Content starts
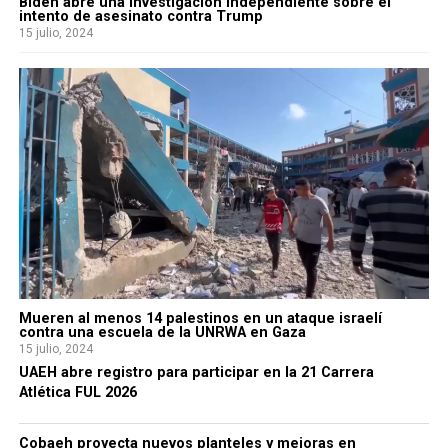
Biden abre una investigación independiente sobre el
intento de asesinato contra Trump
15 julio, 2024
Mueren al menos 14 palestinos en un ataque israelí
contra una escuela de la UNRWA en Gaza
15 julio, 2024
UAEH abre registro para participar en la 21 Carrera
Atlética FUL 2026
Cobaeh proyecta nuevos planteles y mejoras en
Content ends
# Exercise objective:
The preceding listing is to be restated word for word, with every picture omitted.

# Result for this task:
Biden abre una investigación independiente sobre el
intento de asesinato contra Trump
15 julio, 2024
Mueren al menos 14 palestinos en un ataque israelí
contra una escuela de la UNRWA en Gaza
15 julio, 2024
UAEH abre registro para participar en la 21 Carrera
Atlética FUL 2026
Cobaeh proyecta nuevos planteles y mejoras en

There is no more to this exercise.